The move comes against a backdrop of similar action: several integrated oil companies have recently concluded they would be better off split into separate parts.

ConocoPhillips said in July that it is dividing itself into two publicly traded companies, one for each side of the business. That follows a similar move Marathon Oil Corp. made this summer when it created publicly traded Marathon Petroleum Corp. to run its refineries. Meanwhile, Murphy Oil Corp. has sold all of its refineries except for one in Wales, which it is actively shopping.

Royal Dutch Shell, however, appear to be going against the grain somewhat. The company’s chief executive has stated that Shell has no plans to shed refineries, and that they ‘will remain an integrated oil company’.

In an interview with the Wall Street Journal, Peter Voser said that Shell values its refineries as part of its overall business. Owning refineries, he said, should give the company an advantage in developing its Canadian oilsands, the thick crude that requires intense refining, and in its efforts to turn North America's abundant natural gas into fuel for vehicles.

If a company is only involved in one part of the oil and gas business, he said, ‘you have the risk that others will optimise the value chain.’

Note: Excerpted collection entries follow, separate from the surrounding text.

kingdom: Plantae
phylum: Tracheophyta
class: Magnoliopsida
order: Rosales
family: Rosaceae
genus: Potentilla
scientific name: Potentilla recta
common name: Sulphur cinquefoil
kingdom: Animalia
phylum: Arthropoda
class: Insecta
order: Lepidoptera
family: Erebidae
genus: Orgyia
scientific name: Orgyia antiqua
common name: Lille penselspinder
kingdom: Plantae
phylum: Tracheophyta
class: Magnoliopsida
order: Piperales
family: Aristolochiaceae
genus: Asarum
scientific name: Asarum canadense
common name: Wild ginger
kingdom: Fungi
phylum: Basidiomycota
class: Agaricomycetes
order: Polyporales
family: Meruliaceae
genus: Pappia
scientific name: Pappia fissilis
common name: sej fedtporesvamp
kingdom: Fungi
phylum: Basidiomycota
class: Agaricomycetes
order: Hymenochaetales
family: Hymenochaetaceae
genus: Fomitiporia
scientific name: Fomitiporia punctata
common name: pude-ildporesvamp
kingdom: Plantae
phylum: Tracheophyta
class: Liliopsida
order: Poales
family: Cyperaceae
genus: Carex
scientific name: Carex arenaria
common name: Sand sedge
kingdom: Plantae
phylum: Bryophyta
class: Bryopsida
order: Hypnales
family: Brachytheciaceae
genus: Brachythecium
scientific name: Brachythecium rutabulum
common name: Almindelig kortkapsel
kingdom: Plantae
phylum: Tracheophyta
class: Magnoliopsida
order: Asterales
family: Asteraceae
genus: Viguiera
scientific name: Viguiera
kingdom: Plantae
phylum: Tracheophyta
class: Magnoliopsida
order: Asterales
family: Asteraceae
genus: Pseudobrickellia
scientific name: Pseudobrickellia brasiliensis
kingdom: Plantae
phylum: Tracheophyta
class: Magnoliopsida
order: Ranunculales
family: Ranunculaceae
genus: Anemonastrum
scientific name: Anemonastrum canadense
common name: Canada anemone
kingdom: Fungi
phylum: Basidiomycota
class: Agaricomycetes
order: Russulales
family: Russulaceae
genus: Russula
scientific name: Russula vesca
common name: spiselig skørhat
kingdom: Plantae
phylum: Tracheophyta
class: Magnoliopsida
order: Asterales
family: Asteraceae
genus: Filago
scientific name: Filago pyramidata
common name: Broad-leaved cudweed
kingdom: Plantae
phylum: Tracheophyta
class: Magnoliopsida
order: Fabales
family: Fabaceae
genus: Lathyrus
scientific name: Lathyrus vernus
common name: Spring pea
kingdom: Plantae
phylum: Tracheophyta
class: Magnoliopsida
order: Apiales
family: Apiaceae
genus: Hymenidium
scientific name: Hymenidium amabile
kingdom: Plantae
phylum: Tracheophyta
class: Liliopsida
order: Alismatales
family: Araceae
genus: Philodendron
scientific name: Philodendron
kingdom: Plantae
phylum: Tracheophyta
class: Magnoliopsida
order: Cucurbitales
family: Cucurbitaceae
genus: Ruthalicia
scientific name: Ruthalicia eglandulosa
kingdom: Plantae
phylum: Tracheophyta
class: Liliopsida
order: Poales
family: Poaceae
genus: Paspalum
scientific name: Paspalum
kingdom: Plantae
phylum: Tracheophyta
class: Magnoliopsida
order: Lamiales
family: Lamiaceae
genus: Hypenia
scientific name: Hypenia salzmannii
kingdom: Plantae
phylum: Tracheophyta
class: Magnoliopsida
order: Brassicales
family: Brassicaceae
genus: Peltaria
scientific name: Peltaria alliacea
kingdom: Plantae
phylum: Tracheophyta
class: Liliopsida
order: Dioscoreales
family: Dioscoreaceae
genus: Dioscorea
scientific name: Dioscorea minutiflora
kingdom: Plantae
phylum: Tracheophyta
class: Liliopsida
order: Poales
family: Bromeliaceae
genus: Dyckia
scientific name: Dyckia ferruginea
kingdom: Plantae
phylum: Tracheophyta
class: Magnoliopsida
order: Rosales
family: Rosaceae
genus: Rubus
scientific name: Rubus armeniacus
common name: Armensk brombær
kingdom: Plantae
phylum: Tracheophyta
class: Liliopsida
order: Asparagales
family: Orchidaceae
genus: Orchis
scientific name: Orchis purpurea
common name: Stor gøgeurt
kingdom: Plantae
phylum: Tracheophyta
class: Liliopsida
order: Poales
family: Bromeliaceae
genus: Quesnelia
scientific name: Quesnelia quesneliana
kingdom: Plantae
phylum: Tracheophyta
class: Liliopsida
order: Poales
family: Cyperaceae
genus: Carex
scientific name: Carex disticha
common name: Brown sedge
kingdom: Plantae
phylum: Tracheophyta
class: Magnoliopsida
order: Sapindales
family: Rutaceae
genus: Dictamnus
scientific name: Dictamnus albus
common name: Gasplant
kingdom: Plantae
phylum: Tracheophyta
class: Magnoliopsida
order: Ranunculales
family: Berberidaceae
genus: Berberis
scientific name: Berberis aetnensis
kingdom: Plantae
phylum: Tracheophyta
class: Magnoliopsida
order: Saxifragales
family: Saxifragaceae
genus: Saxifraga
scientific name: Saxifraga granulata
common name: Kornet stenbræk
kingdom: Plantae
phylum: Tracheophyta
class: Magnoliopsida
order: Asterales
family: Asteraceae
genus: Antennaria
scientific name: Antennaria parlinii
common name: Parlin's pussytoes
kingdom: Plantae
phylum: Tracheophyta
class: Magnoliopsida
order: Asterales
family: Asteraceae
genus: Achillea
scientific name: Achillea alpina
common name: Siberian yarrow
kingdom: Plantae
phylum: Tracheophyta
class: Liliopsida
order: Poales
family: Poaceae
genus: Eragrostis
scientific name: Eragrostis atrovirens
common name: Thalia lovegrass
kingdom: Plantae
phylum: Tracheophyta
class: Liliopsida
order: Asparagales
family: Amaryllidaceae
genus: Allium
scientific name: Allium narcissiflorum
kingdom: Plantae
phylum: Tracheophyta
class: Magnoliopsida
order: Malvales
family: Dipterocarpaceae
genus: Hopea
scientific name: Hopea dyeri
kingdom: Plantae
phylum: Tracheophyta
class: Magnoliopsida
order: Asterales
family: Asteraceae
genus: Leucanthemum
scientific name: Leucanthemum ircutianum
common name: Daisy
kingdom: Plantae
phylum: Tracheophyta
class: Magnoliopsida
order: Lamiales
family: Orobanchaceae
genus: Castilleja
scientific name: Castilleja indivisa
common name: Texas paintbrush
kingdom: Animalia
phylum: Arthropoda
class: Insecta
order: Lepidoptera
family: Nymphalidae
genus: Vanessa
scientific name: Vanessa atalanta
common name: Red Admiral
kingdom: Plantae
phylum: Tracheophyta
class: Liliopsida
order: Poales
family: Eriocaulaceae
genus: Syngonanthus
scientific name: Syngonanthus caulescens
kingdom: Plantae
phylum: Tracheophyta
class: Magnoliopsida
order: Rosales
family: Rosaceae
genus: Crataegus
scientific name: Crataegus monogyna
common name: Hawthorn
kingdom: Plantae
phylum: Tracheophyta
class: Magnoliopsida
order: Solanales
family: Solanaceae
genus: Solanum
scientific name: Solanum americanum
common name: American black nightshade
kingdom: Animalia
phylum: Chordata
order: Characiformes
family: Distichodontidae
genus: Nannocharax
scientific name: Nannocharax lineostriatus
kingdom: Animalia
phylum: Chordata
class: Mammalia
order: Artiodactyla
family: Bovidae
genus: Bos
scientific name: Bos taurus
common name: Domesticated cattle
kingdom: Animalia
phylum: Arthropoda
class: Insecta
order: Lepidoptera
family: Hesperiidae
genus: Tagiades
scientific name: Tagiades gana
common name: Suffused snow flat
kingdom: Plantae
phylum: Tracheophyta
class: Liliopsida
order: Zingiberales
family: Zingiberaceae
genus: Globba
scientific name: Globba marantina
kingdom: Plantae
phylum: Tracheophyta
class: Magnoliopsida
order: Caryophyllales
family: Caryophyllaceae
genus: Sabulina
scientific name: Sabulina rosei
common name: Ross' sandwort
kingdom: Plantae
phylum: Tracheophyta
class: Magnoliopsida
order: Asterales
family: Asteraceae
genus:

Mr. Voser said that having refining capabilities also gives Shell an advantage when courting government owned oil companies, which typically have access to vast reserves but little capability to get oil and gas out of the ground or to turn them into marketable products.

‘For us to be the right partner to national oil companies, we have to be integrated’, he said.

 

 

In other Shell news, the company has reported unusual flaring at its Pernis, Rotterdam refinery in the Netherlands. The flare occurred on 20 September and was clean, causing no environmental damage. The refinery is Europe’s largest, with a processing capacity of 412 000 bpd.